* YOUR ASSIGNMENT *
Pictures must be kept out of the copy. Every entry is to be duplicated exactly.

* Saved entries *
━━━━━━━━━━━━━━━━━━━━━━━━━━━━━━
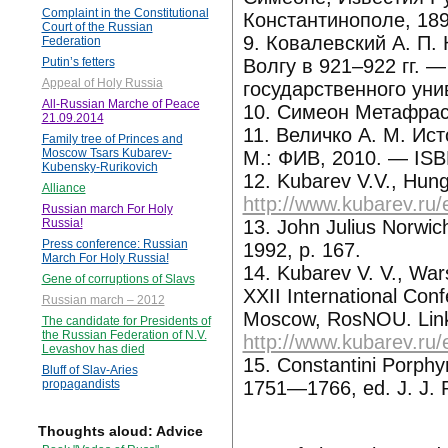
Complaint in the Constitutional
Константинополе, 1898,
Court of the Russian
9. Ковалевский А. П.
Federation
Волгу в 921–922 гг. 
Putin’s fetters
Appeal of Holy Russia
государственного уни
All-Russian Marche of Peace
10. Симеон Метафраст
21.09.2014
11. Величко А. М. Ист
Family tree of Princes and
Moscow Tsars Kubarev-
М.: ФИВ, 2010. — IS
Kubensky-Rurikovich
12. Kubarev V.V., Hung
Alliance
http://www.kubarev.ru/
Russian march For Holy
13. John Julius Norwic
Russia!
Press conference: Russian
1992, p. 167.
March For Holy Russia!
14. Kubarev V. V., Wars
Gene of corruptions of Slavs
XXII International Conf
Russian march – 2012
Moscow, RosNOU. Lin
The candidate for Presidents of
the Russian Federation of N.V.
http://www.kubarev.ru/
Levashov has died
15. Constantini Porphyr
Bluff of Slav-Aries
1751—1766, ed. J. J. Re
propagandists
Thoughts aloud: Advice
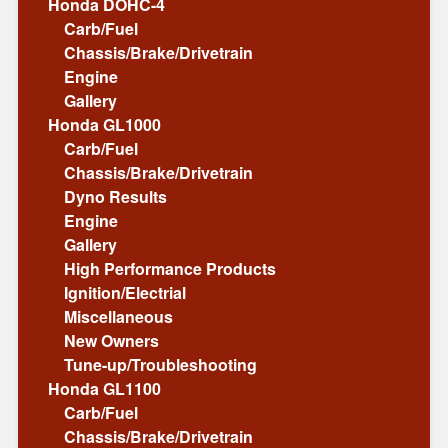
Honda DOHC-4
Carb/Fuel
Chassis/Brake/Drivetrain
Engine
Gallery
Honda GL1000
Carb/Fuel
Chassis/Brake/Drivetrain
Dyno Results
Engine
Gallery
High Performance Products
Ignition/Electrial
Miscellaneous
New Owners
Tune-up/Troubleshooting
Honda GL1100
Carb/Fuel
Chassis/Brake/Drivetrain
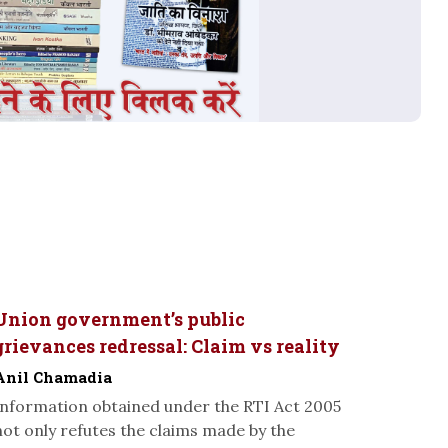
Union government’s public
grievances redressal: Claim vs reality
Anil Chamadia
Information obtained under the RTI Act 2005
not only refutes the claims made by the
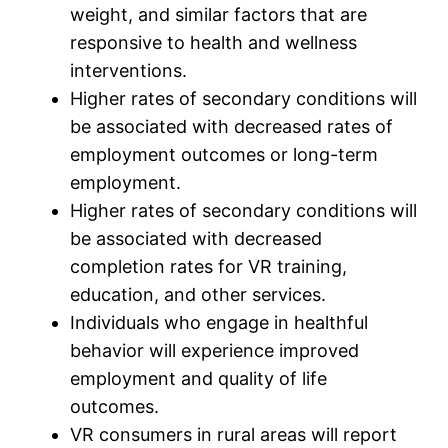
weight, and similar factors that are
responsive to health and wellness
interventions.
Higher rates of secondary conditions will
be associated with decreased rates of
employment outcomes or long-term
employment.
Higher rates of secondary conditions will
be associated with decreased
completion rates for VR training,
education, and other services.
Individuals who engage in healthful
behavior will experience improved
employment and quality of life
outcomes.
VR consumers in rural areas will report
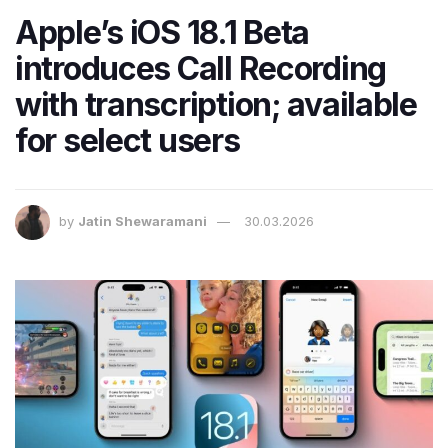
Apple’s iOS 18.1 Beta
introduces Call Recording
with transcription; available
for select users
by
Jatin Shewaramani
30.03.2026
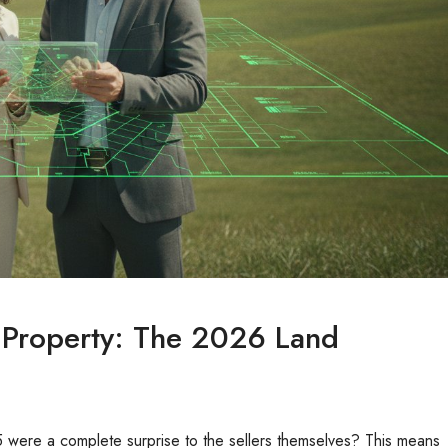
 Property: The 2026 Land
5 were a complete surprise to the sellers themselves? This means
━━━━━━━━━━━━━━━━━━━━━━━━━━━━━━
* RESPONSE TO THIS EXERCISE *
Complaint in the Constitutional
Константинополе, 1898,
Court of the Russian
9. Ковалевский А. П.
Federation
Волгу в 921–922 гг. 
Putin’s fetters
Appeal of Holy Russia
государственного уни
All-Russian Marche of Peace
10. Симеон Метафраст
21.09.2014
11. Величко А. М. Ист
Family tree of Princes and
Moscow Tsars Kubarev-
М.: ФИВ, 2010. — IS
Kubensky-Rurikovich
12. Kubarev V.V., Hung
Alliance
http://www.kubarev.ru/
Russian march For Holy
13. John Julius Norwic
Russia!
Press conference: Russian
1992, p. 167.
March For Holy Russia!
14. Kubarev V. V., Wars
Gene of corruptions of Slavs
XXII International Conf
Russian march – 2012
Moscow, RosNOU. Lin
The candidate for Presidents of
the Russian Federation of N.V.
http://www.kubarev.ru/
Levashov has died
15. Constantini Porphyr
Bluff of Slav-Aries
1751—1766, ed. J. J. Re
propagandists
Thoughts aloud: Advice
Honda DOHC-4
Carb/Fuel
Chassis/Brake/Drivetrain
Engine
Gallery
Honda GL1000
Carb/Fuel
Chassis/Brake/Drivetrain
Dyno Results
Engine
Gallery
High Performance Products
Ignition/Electrial
Miscellaneous
New Owners
Tune-up/Troubleshooting
Honda GL1100
Carb/Fuel
Chassis/Brake/Drivetrain
Union government’s public
grievances redressal: Claim vs reality
Anil Chamadia
Information obtained under the RTI Act 2005
not only refutes the claims made by the
weight, and similar factors that are
responsive to health and wellness
interventions.
Higher rates of secondary conditions will
be associated with decreased rates of
employment outcomes or long-term
employment.
Higher rates of secondary conditions will
be associated with decreased
completion rates for VR training,
education, and other services.
Individuals who engage in healthful
behavior will experience improved
employment and quality of life
outcomes.
VR consumers in rural areas will report
Apple’s iOS 18.1 Beta
introduces Call Recording
with transcription; available
for select users
by
Jatin Shewaramani
30.03.2026
 Property: The 2026 Land
5 were a complete surprise to the sellers themselves? This means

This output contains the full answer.